### DIRECTIONS
From the first line to the last, give the records again exactly and skip the pictures.

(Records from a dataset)
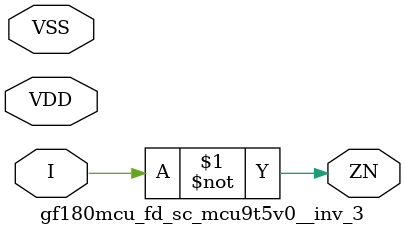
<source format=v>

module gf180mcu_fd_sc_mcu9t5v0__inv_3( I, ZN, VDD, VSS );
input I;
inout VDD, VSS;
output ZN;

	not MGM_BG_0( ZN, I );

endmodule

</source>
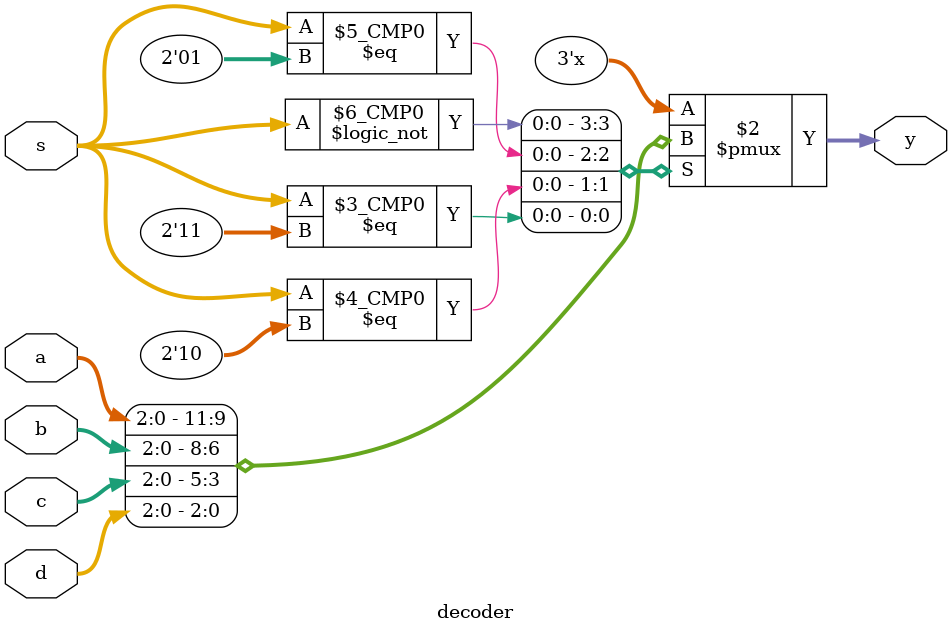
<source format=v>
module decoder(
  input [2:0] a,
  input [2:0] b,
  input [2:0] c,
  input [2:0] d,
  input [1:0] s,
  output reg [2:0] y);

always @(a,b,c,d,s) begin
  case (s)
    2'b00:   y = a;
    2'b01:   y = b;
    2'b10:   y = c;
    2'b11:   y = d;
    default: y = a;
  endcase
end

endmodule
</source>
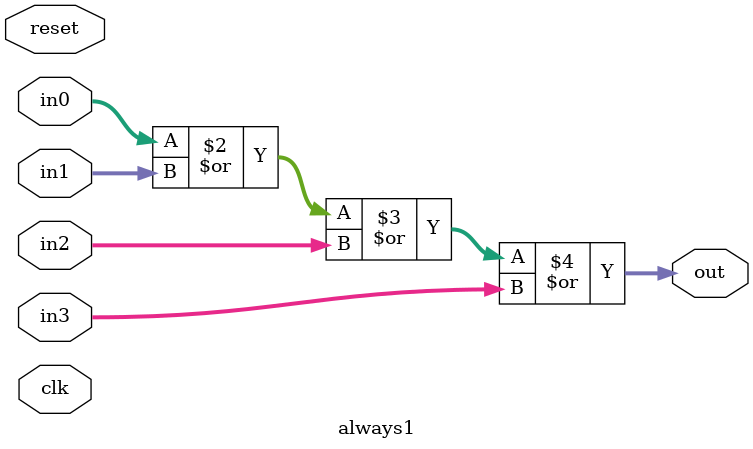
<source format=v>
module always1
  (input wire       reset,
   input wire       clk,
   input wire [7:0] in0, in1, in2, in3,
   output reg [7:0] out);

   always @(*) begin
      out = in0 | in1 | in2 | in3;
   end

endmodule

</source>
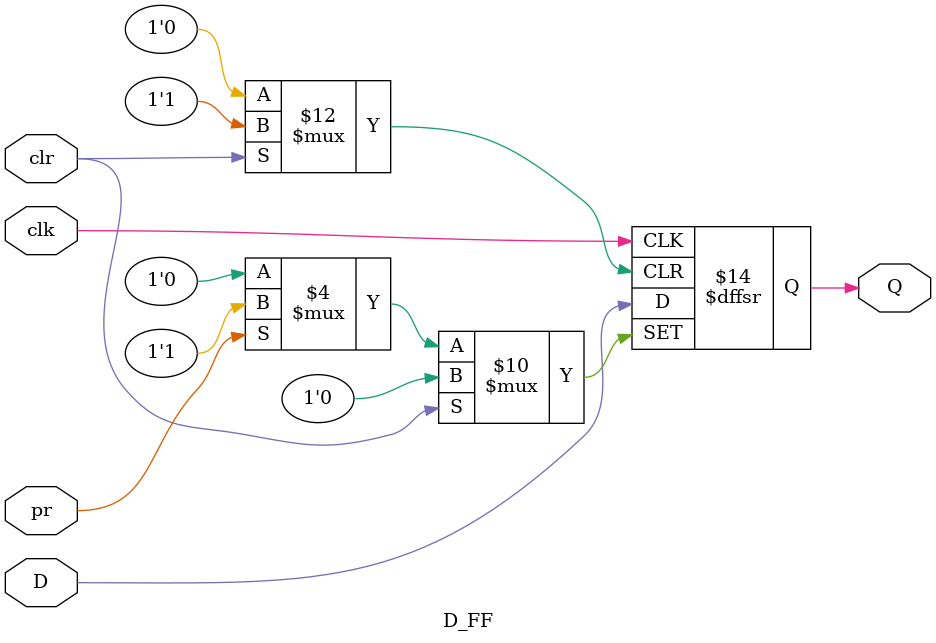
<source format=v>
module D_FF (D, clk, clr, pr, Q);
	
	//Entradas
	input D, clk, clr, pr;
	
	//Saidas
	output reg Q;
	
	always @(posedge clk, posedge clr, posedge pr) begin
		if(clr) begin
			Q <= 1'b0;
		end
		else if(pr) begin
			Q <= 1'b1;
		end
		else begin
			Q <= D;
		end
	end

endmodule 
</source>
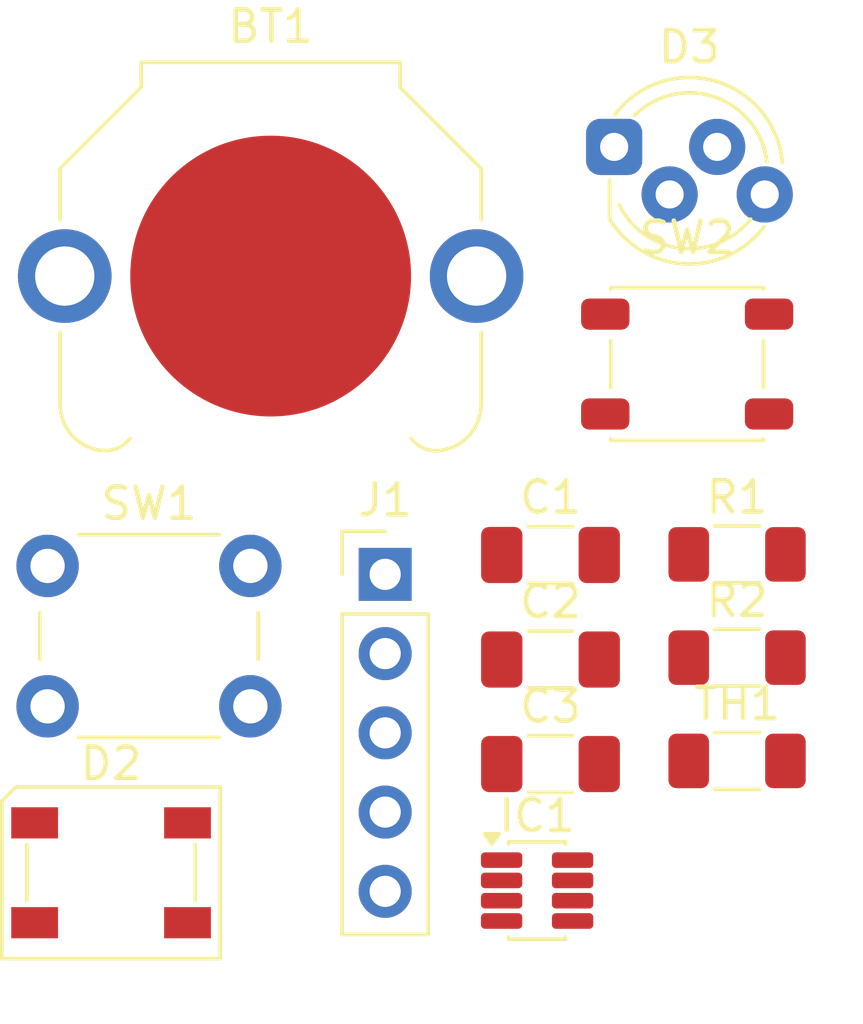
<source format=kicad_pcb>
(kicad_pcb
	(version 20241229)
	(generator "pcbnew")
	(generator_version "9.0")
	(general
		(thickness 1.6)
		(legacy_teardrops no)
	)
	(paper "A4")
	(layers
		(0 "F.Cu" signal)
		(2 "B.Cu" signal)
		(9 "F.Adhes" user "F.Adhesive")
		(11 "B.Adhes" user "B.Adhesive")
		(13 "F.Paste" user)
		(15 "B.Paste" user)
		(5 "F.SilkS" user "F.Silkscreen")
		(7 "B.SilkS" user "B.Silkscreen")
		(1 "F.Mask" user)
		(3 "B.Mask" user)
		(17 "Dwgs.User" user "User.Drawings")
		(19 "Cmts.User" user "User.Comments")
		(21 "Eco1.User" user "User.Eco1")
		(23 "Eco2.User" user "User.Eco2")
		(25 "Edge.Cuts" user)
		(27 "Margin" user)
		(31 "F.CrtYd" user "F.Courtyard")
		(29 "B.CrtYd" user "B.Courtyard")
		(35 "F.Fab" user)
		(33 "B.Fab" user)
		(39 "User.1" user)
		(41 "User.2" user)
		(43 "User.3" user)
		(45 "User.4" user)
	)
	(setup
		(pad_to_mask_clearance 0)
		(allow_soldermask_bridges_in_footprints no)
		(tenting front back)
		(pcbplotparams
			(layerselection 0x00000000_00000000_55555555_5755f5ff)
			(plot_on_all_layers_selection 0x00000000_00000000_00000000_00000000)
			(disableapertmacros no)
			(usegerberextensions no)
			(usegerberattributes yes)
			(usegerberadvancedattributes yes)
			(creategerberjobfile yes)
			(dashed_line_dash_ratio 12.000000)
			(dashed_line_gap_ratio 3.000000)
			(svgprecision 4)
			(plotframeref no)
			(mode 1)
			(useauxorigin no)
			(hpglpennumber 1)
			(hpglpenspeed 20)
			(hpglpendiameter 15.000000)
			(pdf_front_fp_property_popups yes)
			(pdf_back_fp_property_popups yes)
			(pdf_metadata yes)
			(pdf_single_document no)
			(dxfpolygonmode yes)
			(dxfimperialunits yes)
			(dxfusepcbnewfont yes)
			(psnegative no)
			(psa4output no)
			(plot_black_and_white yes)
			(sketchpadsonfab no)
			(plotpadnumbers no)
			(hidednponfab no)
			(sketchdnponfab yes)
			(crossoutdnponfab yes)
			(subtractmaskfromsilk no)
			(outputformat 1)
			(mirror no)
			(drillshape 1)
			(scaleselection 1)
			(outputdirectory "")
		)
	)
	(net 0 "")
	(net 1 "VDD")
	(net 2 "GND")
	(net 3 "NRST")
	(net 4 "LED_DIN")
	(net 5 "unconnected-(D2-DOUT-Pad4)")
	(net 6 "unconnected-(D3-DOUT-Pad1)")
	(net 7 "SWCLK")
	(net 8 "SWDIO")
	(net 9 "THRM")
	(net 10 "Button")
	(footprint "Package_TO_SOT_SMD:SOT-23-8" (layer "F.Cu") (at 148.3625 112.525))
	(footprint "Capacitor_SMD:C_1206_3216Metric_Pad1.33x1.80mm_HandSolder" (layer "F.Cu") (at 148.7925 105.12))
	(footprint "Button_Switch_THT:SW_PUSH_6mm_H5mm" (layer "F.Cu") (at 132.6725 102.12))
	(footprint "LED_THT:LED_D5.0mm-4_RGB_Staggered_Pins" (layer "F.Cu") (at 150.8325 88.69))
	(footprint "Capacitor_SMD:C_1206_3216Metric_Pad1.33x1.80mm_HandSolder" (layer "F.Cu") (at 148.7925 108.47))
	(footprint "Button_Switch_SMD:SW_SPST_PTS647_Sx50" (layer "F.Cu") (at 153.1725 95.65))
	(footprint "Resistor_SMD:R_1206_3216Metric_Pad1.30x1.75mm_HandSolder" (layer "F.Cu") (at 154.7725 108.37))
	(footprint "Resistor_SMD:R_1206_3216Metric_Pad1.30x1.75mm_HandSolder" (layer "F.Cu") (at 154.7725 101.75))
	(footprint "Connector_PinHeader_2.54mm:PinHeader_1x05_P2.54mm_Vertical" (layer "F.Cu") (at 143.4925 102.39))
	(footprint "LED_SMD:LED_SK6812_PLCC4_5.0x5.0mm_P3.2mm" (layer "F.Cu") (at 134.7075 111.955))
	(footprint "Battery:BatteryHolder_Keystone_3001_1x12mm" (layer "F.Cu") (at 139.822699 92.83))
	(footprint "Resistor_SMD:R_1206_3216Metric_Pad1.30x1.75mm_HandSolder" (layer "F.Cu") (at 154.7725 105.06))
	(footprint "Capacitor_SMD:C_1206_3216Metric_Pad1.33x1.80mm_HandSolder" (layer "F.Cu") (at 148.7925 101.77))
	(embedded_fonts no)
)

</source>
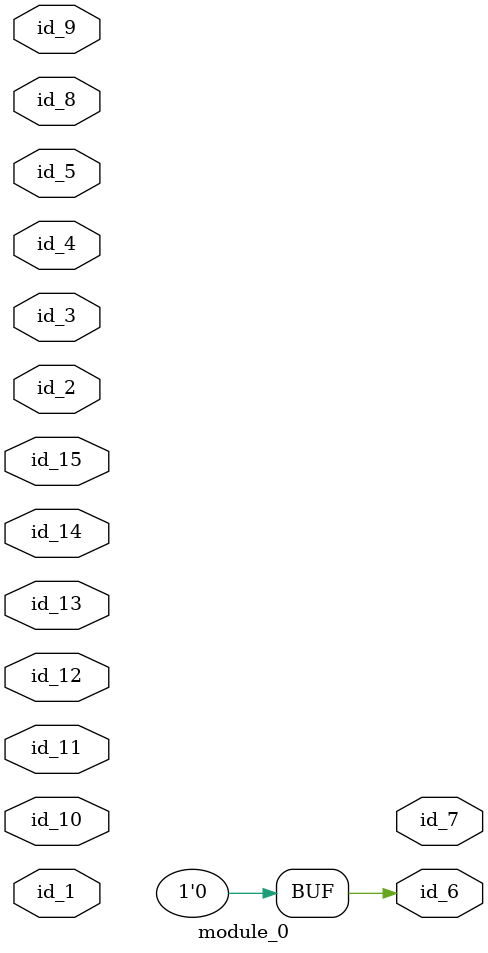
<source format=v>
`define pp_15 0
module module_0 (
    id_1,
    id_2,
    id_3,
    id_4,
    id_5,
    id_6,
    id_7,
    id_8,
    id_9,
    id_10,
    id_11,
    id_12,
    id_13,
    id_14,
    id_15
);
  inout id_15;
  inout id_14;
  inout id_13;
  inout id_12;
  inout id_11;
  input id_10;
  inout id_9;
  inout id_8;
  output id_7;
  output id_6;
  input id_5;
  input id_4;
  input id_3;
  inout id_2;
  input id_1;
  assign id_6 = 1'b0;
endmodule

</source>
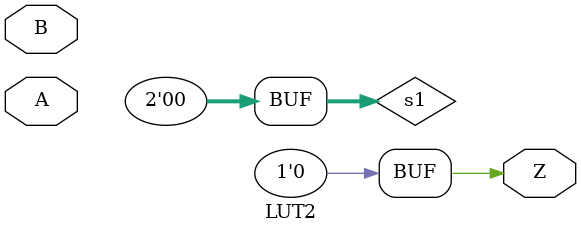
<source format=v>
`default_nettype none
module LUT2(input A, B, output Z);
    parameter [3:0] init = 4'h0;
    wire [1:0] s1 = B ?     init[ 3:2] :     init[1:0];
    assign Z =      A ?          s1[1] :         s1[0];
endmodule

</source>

### EXPECTED ANSWER
<source format=v>

module gf180mcu_fd_sc_mcu9t5v0__inv_3( I, ZN, VDD, VSS );
input I;
inout VDD, VSS;
output ZN;

	not MGM_BG_0( ZN, I );

endmodule

</source>
<source format=v>
module decoder(
  input [2:0] a,
  input [2:0] b,
  input [2:0] c,
  input [2:0] d,
  input [1:0] s,
  output reg [2:0] y);

always @(a,b,c,d,s) begin
  case (s)
    2'b00:   y = a;
    2'b01:   y = b;
    2'b10:   y = c;
    2'b11:   y = d;
    default: y = a;
  endcase
end

endmodule
</source>
<source format=v>
module always1
  (input wire       reset,
   input wire       clk,
   input wire [7:0] in0, in1, in2, in3,
   output reg [7:0] out);

   always @(*) begin
      out = in0 | in1 | in2 | in3;
   end

endmodule

</source>
<source format=v>
module D_FF (D, clk, clr, pr, Q);
	
	//Entradas
	input D, clk, clr, pr;
	
	//Saidas
	output reg Q;
	
	always @(posedge clk, posedge clr, posedge pr) begin
		if(clr) begin
			Q <= 1'b0;
		end
		else if(pr) begin
			Q <= 1'b1;
		end
		else begin
			Q <= D;
		end
	end

endmodule 
</source>
<source format=kicad_pcb>
(kicad_pcb
	(version 20241229)
	(generator "pcbnew")
	(generator_version "9.0")
	(general
		(thickness 1.6)
		(legacy_teardrops no)
	)
	(paper "A4")
	(layers
		(0 "F.Cu" signal)
		(2 "B.Cu" signal)
		(9 "F.Adhes" user "F.Adhesive")
		(11 "B.Adhes" user "B.Adhesive")
		(13 "F.Paste" user)
		(15 "B.Paste" user)
		(5 "F.SilkS" user "F.Silkscreen")
		(7 "B.SilkS" user "B.Silkscreen")
		(1 "F.Mask" user)
		(3 "B.Mask" user)
		(17 "Dwgs.User" user "User.Drawings")
		(19 "Cmts.User" user "User.Comments")
		(21 "Eco1.User" user "User.Eco1")
		(23 "Eco2.User" user "User.Eco2")
		(25 "Edge.Cuts" user)
		(27 "Margin" user)
		(31 "F.CrtYd" user "F.Courtyard")
		(29 "B.CrtYd" user "B.Courtyard")
		(35 "F.Fab" user)
		(33 "B.Fab" user)
		(39 "User.1" user)
		(41 "User.2" user)
		(43 "User.3" user)
		(45 "User.4" user)
	)
	(setup
		(pad_to_mask_clearance 0)
		(allow_soldermask_bridges_in_footprints no)
		(tenting front back)
		(pcbplotparams
			(layerselection 0x00000000_00000000_55555555_5755f5ff)
			(plot_on_all_layers_selection 0x00000000_00000000_00000000_00000000)
			(disableapertmacros no)
			(usegerberextensions no)
			(usegerberattributes yes)
			(usegerberadvancedattributes yes)
			(creategerberjobfile yes)
			(dashed_line_dash_ratio 12.000000)
			(dashed_line_gap_ratio 3.000000)
			(svgprecision 4)
			(plotframeref no)
			(mode 1)
			(useauxorigin no)
			(hpglpennumber 1)
			(hpglpenspeed 20)
			(hpglpendiameter 15.000000)
			(pdf_front_fp_property_popups yes)
			(pdf_back_fp_property_popups yes)
			(pdf_metadata yes)
			(pdf_single_document no)
			(dxfpolygonmode yes)
			(dxfimperialunits yes)
			(dxfusepcbnewfont yes)
			(psnegative no)
			(psa4output no)
			(plot_black_and_white yes)
			(sketchpadsonfab no)
			(plotpadnumbers no)
			(hidednponfab no)
			(sketchdnponfab yes)
			(crossoutdnponfab yes)
			(subtractmaskfromsilk no)
			(outputformat 1)
			(mirror no)
			(drillshape 1)
			(scaleselection 1)
			(outputdirectory "")
		)
	)
	(net 0 "")
	(net 1 "VDD")
	(net 2 "GND")
	(net 3 "NRST")
	(net 4 "LED_DIN")
	(net 5 "unconnected-(D2-DOUT-Pad4)")
	(net 6 "unconnected-(D3-DOUT-Pad1)")
	(net 7 "SWCLK")
	(net 8 "SWDIO")
	(net 9 "THRM")
	(net 10 "Button")
	(footprint "Package_TO_SOT_SMD:SOT-23-8" (layer "F.Cu") (at 148.3625 112.525))
	(footprint "Capacitor_SMD:C_1206_3216Metric_Pad1.33x1.80mm_HandSolder" (layer "F.Cu") (at 148.7925 105.12))
	(footprint "Button_Switch_THT:SW_PUSH_6mm_H5mm" (layer "F.Cu") (at 132.6725 102.12))
	(footprint "LED_THT:LED_D5.0mm-4_RGB_Staggered_Pins" (layer "F.Cu") (at 150.8325 88.69))
	(footprint "Capacitor_SMD:C_1206_3216Metric_Pad1.33x1.80mm_HandSolder" (layer "F.Cu") (at 148.7925 108.47))
	(footprint "Button_Switch_SMD:SW_SPST_PTS647_Sx50" (layer "F.Cu") (at 153.1725 95.65))
	(footprint "Resistor_SMD:R_1206_3216Metric_Pad1.30x1.75mm_HandSolder" (layer "F.Cu") (at 154.7725 108.37))
	(footprint "Resistor_SMD:R_1206_3216Metric_Pad1.30x1.75mm_HandSolder" (layer "F.Cu") (at 154.7725 101.75))
	(footprint "Connector_PinHeader_2.54mm:PinHeader_1x05_P2.54mm_Vertical" (layer "F.Cu") (at 143.4925 102.39))
	(footprint "LED_SMD:LED_SK6812_PLCC4_5.0x5.0mm_P3.2mm" (layer "F.Cu") (at 134.7075 111.955))
	(footprint "Battery:BatteryHolder_Keystone_3001_1x12mm" (layer "F.Cu") (at 139.822699 92.83))
	(footprint "Resistor_SMD:R_1206_3216Metric_Pad1.30x1.75mm_HandSolder" (layer "F.Cu") (at 154.7725 105.06))
	(footprint "Capacitor_SMD:C_1206_3216Metric_Pad1.33x1.80mm_HandSolder" (layer "F.Cu") (at 148.7925 101.77))
	(embedded_fonts no)
)

</source>
<source format=v>
`define pp_15 0
module module_0 (
    id_1,
    id_2,
    id_3,
    id_4,
    id_5,
    id_6,
    id_7,
    id_8,
    id_9,
    id_10,
    id_11,
    id_12,
    id_13,
    id_14,
    id_15
);
  inout id_15;
  inout id_14;
  inout id_13;
  inout id_12;
  inout id_11;
  input id_10;
  inout id_9;
  inout id_8;
  output id_7;
  output id_6;
  input id_5;
  input id_4;
  input id_3;
  inout id_2;
  input id_1;
  assign id_6 = 1'b0;
endmodule

</source>
<source format=v>
`default_nettype none
module LUT2(input A, B, output Z);
    parameter [3:0] init = 4'h0;
    wire [1:0] s1 = B ?     init[ 3:2] :     init[1:0];
    assign Z =      A ?          s1[1] :         s1[0];
endmodule

</source>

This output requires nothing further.